I would like to identify the following cases, for example:

IR!GBP!INDEX.GBP
IR!GBP!INDEX.USD

where the sub-string GBP (or USD) appears exactly twice in the bigger string. The second time, it can appear only after the INDEX. sub-string. How can I detect it via RegEx?

The big string is formed as follows: the first bit is always "IR", the second is a currency, the third another string, all of them separated by the exclamation mark.

For example, IR!GBP!COUNTERPARTY.USD or IR!USD!INDEX.GBP should not return a match.

I hope my question is clear, and thanks a lot in advance for your help!

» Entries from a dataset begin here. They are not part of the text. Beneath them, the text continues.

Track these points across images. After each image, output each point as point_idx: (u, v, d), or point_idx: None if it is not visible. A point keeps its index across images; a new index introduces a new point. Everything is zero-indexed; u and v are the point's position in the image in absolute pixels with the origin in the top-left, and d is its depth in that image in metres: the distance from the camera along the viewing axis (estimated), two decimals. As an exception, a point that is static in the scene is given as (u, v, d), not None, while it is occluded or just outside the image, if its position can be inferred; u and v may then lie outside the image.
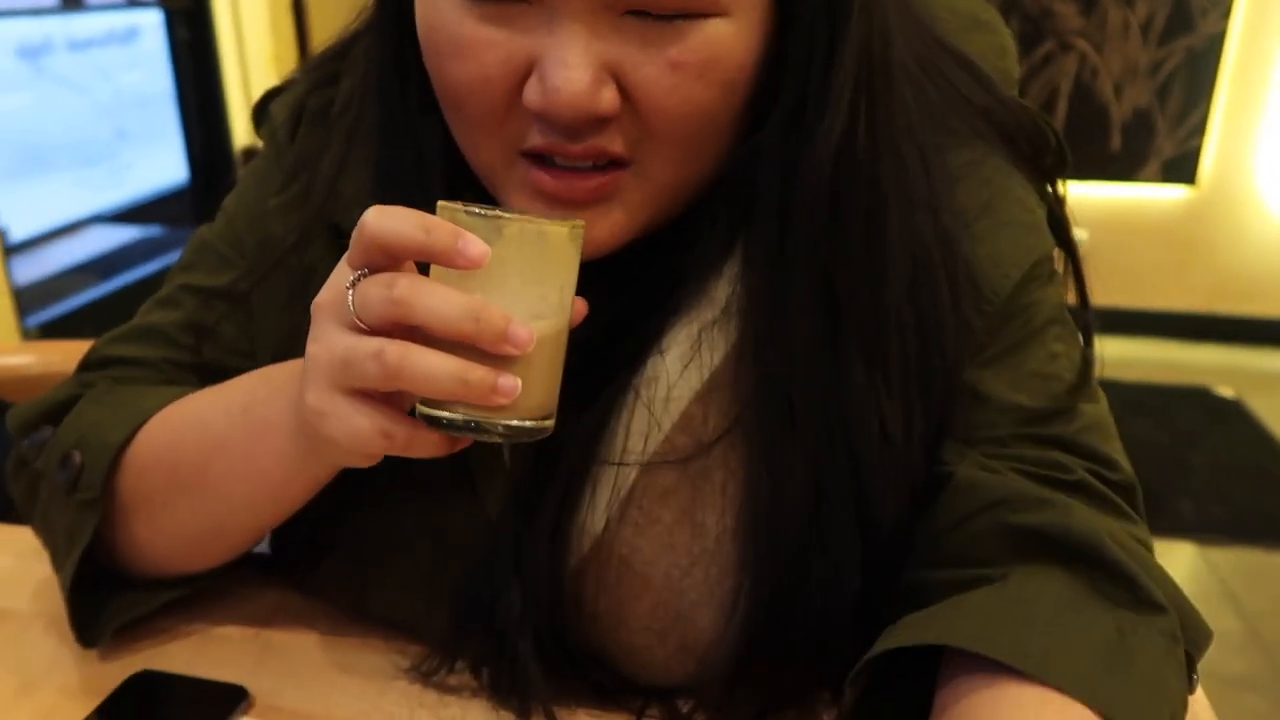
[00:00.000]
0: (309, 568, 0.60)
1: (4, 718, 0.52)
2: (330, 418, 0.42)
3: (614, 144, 0.44)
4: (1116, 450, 0.52)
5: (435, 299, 0.39)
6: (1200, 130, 3.14)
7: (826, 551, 0.48)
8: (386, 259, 0.41)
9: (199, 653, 0.57)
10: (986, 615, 0.43)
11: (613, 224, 0.47)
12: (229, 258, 0.61)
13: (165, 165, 3.33)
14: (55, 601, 0.56)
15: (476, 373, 0.39)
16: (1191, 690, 0.44)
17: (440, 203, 0.41)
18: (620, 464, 0.50)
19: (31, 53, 3.34)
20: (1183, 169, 3.19)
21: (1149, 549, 0.49)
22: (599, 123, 0.43)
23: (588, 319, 0.52)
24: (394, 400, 0.43)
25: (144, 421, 0.56)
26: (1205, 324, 3.31)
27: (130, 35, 3.59)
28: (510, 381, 0.40)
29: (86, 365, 0.63)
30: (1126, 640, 0.41)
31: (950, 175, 0.50)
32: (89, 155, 3.40)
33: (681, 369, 0.50)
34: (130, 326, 0.63)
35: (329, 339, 0.42)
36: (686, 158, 0.46)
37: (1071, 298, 0.55)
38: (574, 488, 0.51)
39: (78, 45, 3.59)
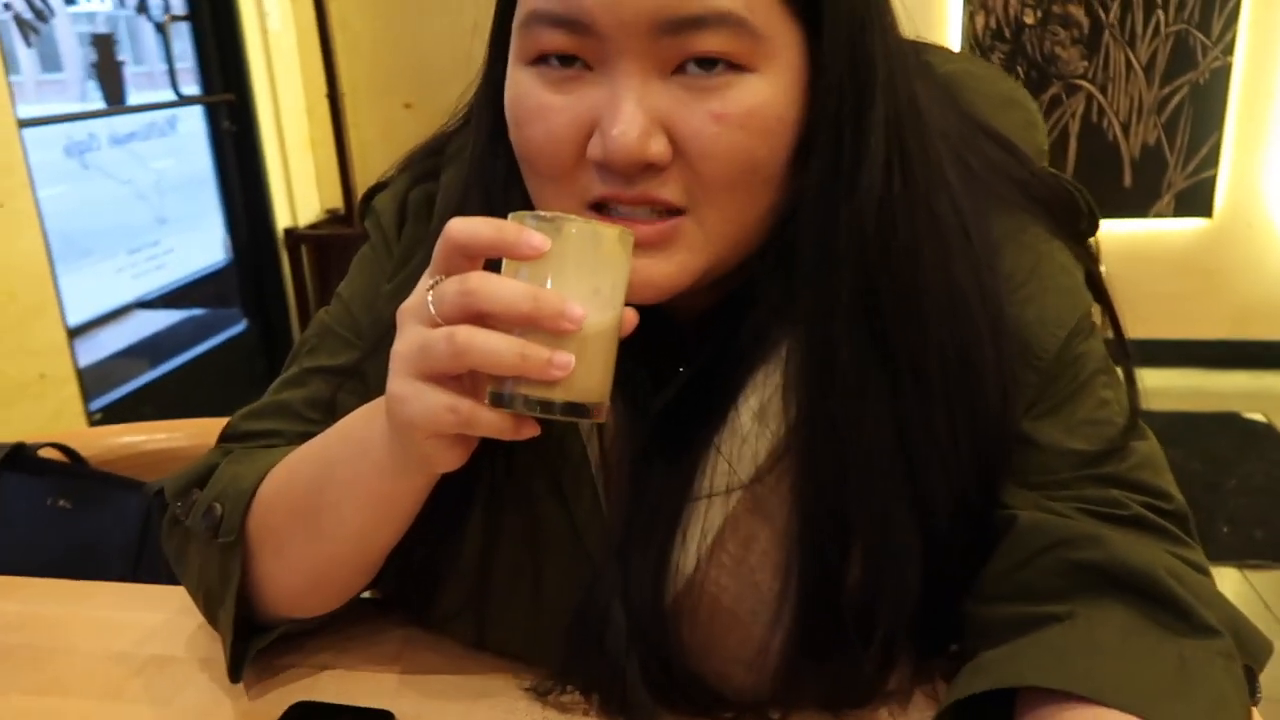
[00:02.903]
0: (426, 606, 0.66)
1: (181, 749, 0.59)
2: (408, 401, 0.48)
3: (666, 191, 0.49)
4: (1168, 482, 0.56)
5: (499, 285, 0.46)
6: (1211, 163, 3.21)
7: (884, 558, 0.54)
8: (464, 260, 0.48)
9: (344, 686, 0.64)
10: (1062, 653, 0.48)
11: (676, 266, 0.51)
12: (348, 340, 0.68)
13: (205, 248, 3.46)
14: (209, 648, 0.64)
15: (535, 348, 0.45)
16: (1255, 702, 0.49)
17: (512, 213, 0.49)
18: (707, 497, 0.56)
19: (77, 149, 3.50)
20: (1196, 201, 3.26)
21: (1204, 571, 0.53)
22: (652, 170, 0.49)
23: (671, 379, 0.59)
24: (467, 390, 0.49)
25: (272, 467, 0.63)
26: (1231, 351, 3.34)
27: (170, 126, 3.76)
28: (565, 357, 0.45)
29: (225, 438, 0.70)
30: (1187, 665, 0.46)
31: (994, 241, 0.55)
32: (132, 242, 3.54)
33: (754, 424, 0.56)
34: (262, 403, 0.70)
35: (410, 334, 0.49)
36: (738, 203, 0.51)
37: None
38: (667, 531, 0.57)
39: (119, 139, 3.76)
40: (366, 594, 0.71)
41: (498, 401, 0.47)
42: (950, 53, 0.65)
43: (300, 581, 0.62)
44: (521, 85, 0.52)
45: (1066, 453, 0.55)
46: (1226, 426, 2.91)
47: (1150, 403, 0.58)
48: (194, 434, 1.02)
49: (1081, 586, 0.51)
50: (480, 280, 0.47)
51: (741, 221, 0.52)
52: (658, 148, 0.49)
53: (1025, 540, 0.53)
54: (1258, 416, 2.95)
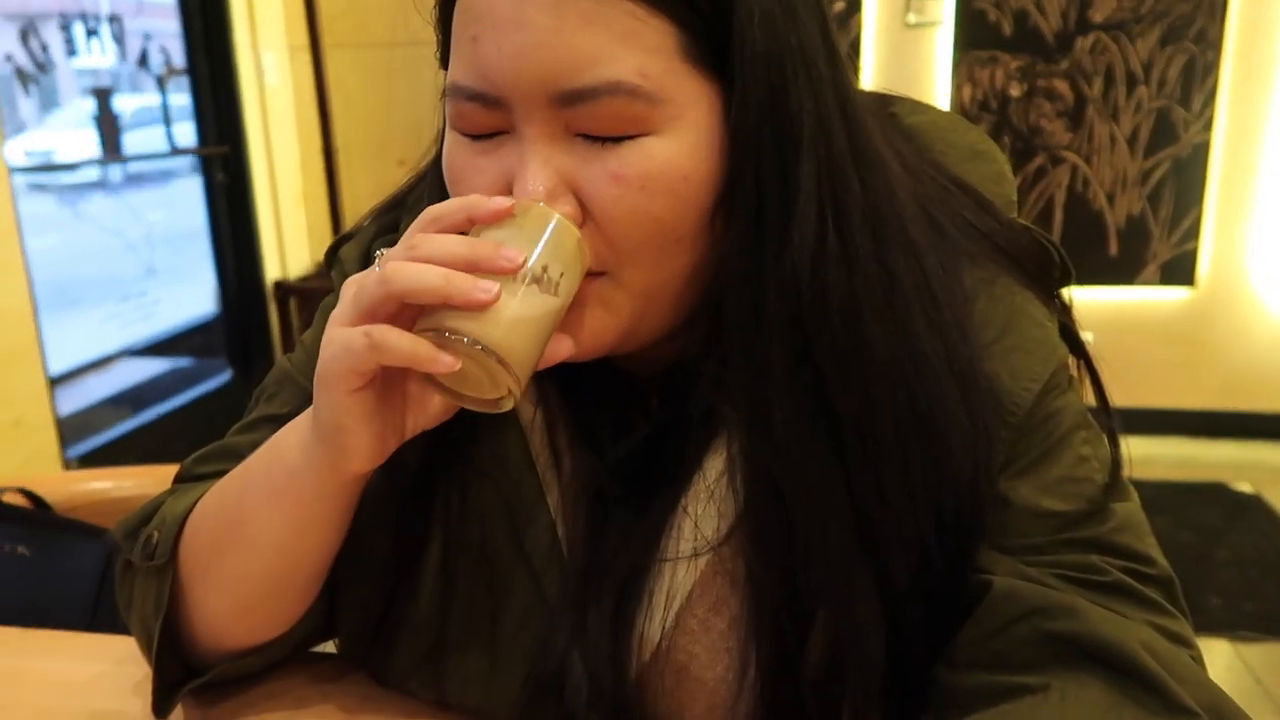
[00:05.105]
0: (384, 662, 0.63)
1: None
2: (330, 344, 0.48)
3: None
4: (1151, 546, 0.54)
5: (441, 238, 0.47)
6: (1194, 234, 3.26)
7: (845, 630, 0.51)
8: (435, 231, 0.49)
9: (296, 745, 0.61)
10: None
11: (598, 325, 0.51)
12: (306, 388, 0.65)
13: (194, 299, 3.46)
14: (156, 701, 0.61)
15: (461, 274, 0.46)
16: None
17: None
18: (673, 560, 0.55)
19: (71, 198, 3.52)
20: (1180, 271, 3.29)
21: (1187, 642, 0.51)
22: None
23: (631, 434, 0.57)
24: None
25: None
26: (1217, 421, 3.34)
27: (165, 177, 3.78)
28: (489, 283, 0.45)
29: (178, 480, 0.69)
30: None
31: (964, 293, 0.54)
32: (121, 292, 3.54)
33: (720, 487, 0.54)
34: (214, 447, 0.69)
35: (347, 293, 0.49)
36: (653, 263, 0.50)
37: (1091, 401, 0.58)
38: (630, 591, 0.55)
39: (114, 188, 3.78)
40: (330, 647, 0.68)
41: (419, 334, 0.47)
42: (916, 104, 0.64)
43: (227, 604, 0.60)
44: (451, 147, 0.53)
45: (1043, 514, 0.53)
46: (1215, 497, 2.89)
47: (1137, 472, 0.56)
48: (162, 480, 0.99)
49: (1056, 658, 0.49)
50: (424, 236, 0.48)
51: (659, 281, 0.51)
52: (565, 209, 0.49)
53: (1000, 607, 0.51)
54: (1245, 487, 2.94)
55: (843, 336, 0.50)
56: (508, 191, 0.50)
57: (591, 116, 0.48)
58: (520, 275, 0.46)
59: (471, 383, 0.48)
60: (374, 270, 0.49)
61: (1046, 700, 0.47)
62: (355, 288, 0.48)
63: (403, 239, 0.50)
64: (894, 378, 0.51)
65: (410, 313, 0.48)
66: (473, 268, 0.46)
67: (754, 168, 0.49)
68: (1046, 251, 0.59)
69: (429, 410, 0.53)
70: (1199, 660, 0.52)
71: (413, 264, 0.46)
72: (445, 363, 0.46)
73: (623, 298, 0.51)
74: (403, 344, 0.46)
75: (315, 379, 0.50)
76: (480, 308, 0.45)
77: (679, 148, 0.48)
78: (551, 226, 0.47)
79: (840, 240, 0.50)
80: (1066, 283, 0.60)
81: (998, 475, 0.53)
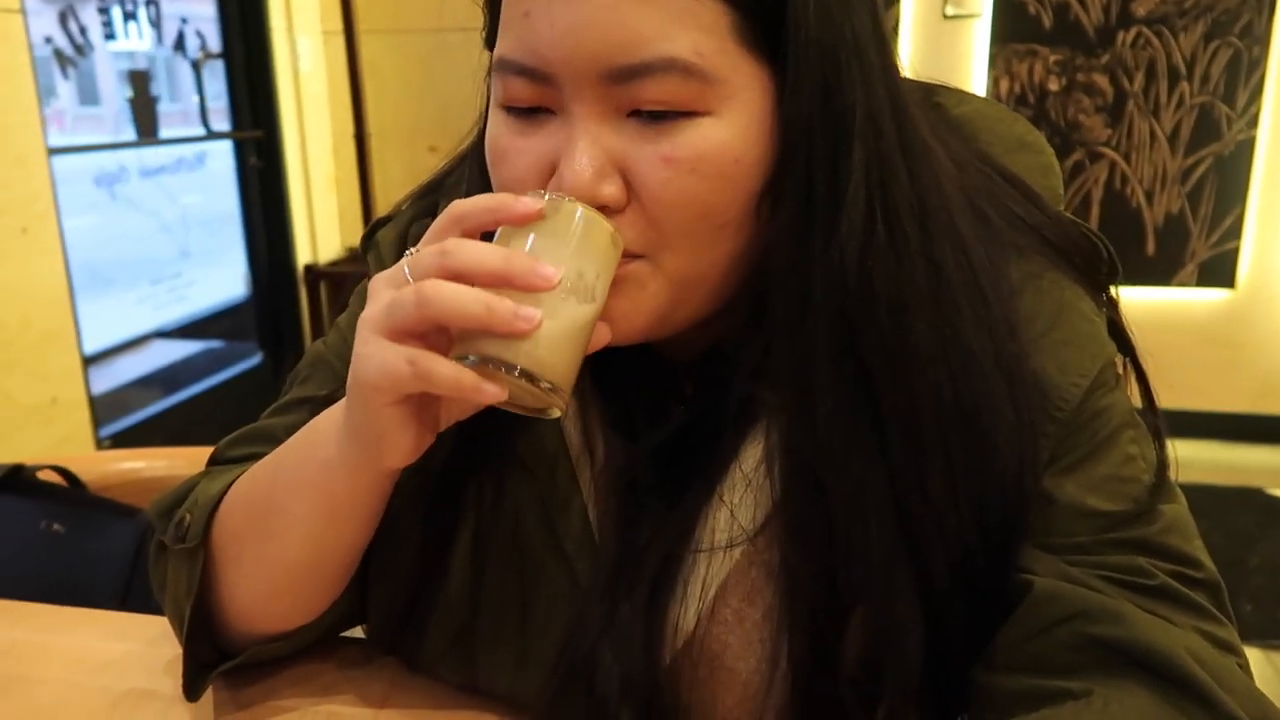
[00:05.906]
0: (415, 647, 0.63)
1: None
2: (367, 359, 0.47)
3: (623, 235, 0.48)
4: (1199, 549, 0.53)
5: (475, 248, 0.46)
6: (1235, 234, 3.19)
7: (883, 627, 0.50)
8: (458, 233, 0.48)
9: (325, 728, 0.61)
10: None
11: (630, 306, 0.50)
12: (339, 371, 0.66)
13: (226, 282, 3.49)
14: (190, 681, 0.61)
15: (502, 300, 0.45)
16: None
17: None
18: (709, 550, 0.54)
19: (108, 180, 3.55)
20: (1220, 272, 3.23)
21: (1234, 649, 0.50)
22: (608, 213, 0.48)
23: (666, 422, 0.57)
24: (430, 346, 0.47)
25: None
26: (1254, 425, 3.28)
27: (199, 161, 3.81)
28: (531, 311, 0.44)
29: (212, 462, 0.69)
30: None
31: (1011, 289, 0.53)
32: (155, 273, 3.57)
33: (757, 476, 0.54)
34: (248, 429, 0.69)
35: (379, 298, 0.48)
36: (696, 248, 0.50)
37: (1137, 400, 0.57)
38: (664, 580, 0.55)
39: (149, 172, 3.81)
40: (359, 632, 0.68)
41: (460, 360, 0.46)
42: (963, 94, 0.63)
43: (258, 589, 0.61)
44: (495, 126, 0.52)
45: (1088, 513, 0.52)
46: (1249, 502, 2.84)
47: (1171, 475, 0.54)
48: (195, 461, 1.01)
49: (1099, 664, 0.48)
50: (456, 243, 0.47)
51: (703, 266, 0.51)
52: (611, 189, 0.48)
53: (1041, 609, 0.50)
54: (1281, 493, 2.89)
55: (889, 330, 0.49)
56: (550, 174, 0.49)
57: (645, 94, 0.47)
58: (558, 290, 0.46)
59: (516, 396, 0.48)
60: (406, 274, 0.48)
61: (1089, 707, 0.46)
62: (389, 297, 0.47)
63: (429, 235, 0.50)
64: (939, 373, 0.50)
65: (447, 331, 0.48)
66: (507, 282, 0.45)
67: (805, 155, 0.48)
68: (1095, 246, 0.57)
69: (465, 405, 0.53)
70: (1246, 668, 0.50)
71: (450, 287, 0.45)
72: (491, 393, 0.46)
73: (660, 281, 0.51)
74: (447, 374, 0.45)
75: (349, 385, 0.50)
76: (522, 337, 0.45)
77: (732, 130, 0.48)
78: (584, 226, 0.46)
79: (888, 231, 0.49)
80: (1114, 279, 0.59)
81: (1043, 472, 0.52)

I tried various combinations with [a-zA-Z] and +? but ended up nowhere. I admit my inability!


Solution

  • To me it seems like the following ticks your boxes:

    ^IR!([A-Z]+)![A-Z]+\.\1$
    

    See an online demo. The pattern means:

    • ^IR! - Match start of string followed by exactly uppercase 'IR' and an exclamation mark;
    • ([A-Z]+) - A 1st capture group to hold the content of 1+ uppercase characters (your currency);
    • ![A-Z]+\. - A literal '!' before 1+ uppercase chars and a literal (escaped) dot;
    • \1 - Match the content of what was captured in the 1st group;
    • $ - End-line anchor.